JJ Audubon a consacré 30 années de sa vie pour aboutir les 435 planches des Oiseaux d’Amérique. Il a vécu parmi les trappeurs et les Indiens, a voyagé à pied, à cheval, en canoë ou sur les premiers bateaux à vapeurs de la Floride au Labrador, des Carolines aux Rocheuses. Est-ce que votre projet est celui d’un « Audubon des temps modernes » ?

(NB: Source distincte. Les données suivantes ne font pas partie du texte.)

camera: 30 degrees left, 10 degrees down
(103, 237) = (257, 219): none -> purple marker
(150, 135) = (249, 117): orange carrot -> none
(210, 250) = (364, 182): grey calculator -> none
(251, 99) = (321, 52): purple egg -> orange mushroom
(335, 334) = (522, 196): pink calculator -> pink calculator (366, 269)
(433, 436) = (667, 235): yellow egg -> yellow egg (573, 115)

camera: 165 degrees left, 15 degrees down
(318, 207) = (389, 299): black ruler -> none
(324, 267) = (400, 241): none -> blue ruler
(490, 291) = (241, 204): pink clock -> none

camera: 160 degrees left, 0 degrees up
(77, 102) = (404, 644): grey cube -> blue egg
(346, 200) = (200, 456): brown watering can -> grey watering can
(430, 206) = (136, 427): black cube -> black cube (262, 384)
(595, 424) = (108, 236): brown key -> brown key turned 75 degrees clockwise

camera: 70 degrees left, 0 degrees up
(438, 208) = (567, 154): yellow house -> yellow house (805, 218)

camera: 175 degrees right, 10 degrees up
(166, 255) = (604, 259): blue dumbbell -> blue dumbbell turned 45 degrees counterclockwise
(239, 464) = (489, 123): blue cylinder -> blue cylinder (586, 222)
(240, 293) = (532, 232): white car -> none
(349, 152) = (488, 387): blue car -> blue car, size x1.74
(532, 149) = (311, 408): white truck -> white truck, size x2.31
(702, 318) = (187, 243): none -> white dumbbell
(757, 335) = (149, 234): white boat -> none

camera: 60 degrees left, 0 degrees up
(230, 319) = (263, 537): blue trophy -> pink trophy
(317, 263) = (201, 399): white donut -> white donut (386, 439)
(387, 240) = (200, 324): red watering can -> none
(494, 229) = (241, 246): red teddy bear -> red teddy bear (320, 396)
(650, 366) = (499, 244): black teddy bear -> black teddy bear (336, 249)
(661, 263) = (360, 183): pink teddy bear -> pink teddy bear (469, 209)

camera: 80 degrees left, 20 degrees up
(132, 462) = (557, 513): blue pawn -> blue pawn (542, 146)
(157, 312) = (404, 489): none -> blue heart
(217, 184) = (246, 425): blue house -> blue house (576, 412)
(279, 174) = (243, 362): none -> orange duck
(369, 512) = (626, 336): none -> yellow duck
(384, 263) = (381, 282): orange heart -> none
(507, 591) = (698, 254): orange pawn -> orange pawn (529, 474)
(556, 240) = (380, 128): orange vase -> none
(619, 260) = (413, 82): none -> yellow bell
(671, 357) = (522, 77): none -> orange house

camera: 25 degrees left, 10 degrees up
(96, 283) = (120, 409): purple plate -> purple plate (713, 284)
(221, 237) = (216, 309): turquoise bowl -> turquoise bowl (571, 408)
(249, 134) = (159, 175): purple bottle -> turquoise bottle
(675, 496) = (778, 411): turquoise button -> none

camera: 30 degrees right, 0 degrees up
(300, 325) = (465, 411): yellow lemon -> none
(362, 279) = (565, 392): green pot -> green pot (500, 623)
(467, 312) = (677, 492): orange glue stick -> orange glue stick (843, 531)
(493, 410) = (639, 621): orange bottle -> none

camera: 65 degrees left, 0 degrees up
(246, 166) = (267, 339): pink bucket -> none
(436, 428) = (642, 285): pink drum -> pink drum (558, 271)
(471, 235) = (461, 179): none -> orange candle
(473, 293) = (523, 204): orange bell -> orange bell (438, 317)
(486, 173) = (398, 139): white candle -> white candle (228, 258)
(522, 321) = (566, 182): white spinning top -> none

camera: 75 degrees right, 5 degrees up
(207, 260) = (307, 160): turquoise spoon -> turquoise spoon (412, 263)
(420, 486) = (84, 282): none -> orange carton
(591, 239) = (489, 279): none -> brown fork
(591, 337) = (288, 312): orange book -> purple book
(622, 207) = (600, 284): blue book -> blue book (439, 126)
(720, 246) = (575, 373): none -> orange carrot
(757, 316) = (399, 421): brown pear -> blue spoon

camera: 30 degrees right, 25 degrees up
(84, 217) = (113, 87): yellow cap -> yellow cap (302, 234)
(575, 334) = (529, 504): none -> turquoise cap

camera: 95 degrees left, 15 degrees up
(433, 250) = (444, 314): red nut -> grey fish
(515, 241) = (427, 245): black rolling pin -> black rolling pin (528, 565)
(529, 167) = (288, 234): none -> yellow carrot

Je n’ai ni l’intention, ni la prétention de refaire ce qu’Audubon a réalisé dans un perfectionnisme presque obsessionnel. Le début de ce projet a été amorcé en 2003 par une commande du Muséum d’histoire naturelle de Nantes pour une exposition sur l’artiste-explorateur. Le Service des espaces verts de la ville m’avait également confié une mission concernant certaines plantes américaines introduites en Europe. J’ai donc réalisé quatre séjours cette même année ; ce travail m’a donné envie de poursuivre l’aventure. Je voulais aller plus loin, rencontrer et dessiner les gens, ceux qui vivent maintenant sur les territoires qu’a connu et décrit Audubon. Ce projet est devenu une initiative personnelle, un peu folle je l’avoue parce que très risquée sur le plan financier. J’en suis maintenant à une dizaine de séjours, en Floride, en Louisiane, en Dakota du Nord, dans l’Ohio, au Québec, etc. J’estime qu’il me reste encore cinq ou six séjours à organiser au cours des trois prochaines années pour boucler cette idée ambitieuse.
Cela dépasse donc l’approche naturaliste du territoire. Vous intégrez aussi la dimension humaine et la vie des autochtones.
Oui, il ne s’agit pas de me livrer à une chasse aux espèces, crayons en main, mais à une déambulation au gré des voyages et des rencontres. Je me suis nourri des journaux de bord d’Audubon et je vis ces espaces de nature sans attente particulière. C’est un témoignage d’artiste sur notre époque, de naturaliste et de citoyen du Monde qui a envie de retranscrire par le dessin et en quelques mots ce que ressentent les gens vis-à-vis de la Nature. J’aime passer du temps avec des pêcheurs, des agriculteurs, des scientifiques… Je suis comme un papier buvard, j’absorbe tout ce que je vis et je dessine sur le vif l’instant partagé. Au fil de mes itinéraires, j’ai noué beaucoup de contacts, très riches sur le plan humain. J’ai ainsi été invité à exposer mon travail, notamment par la Audubon Society.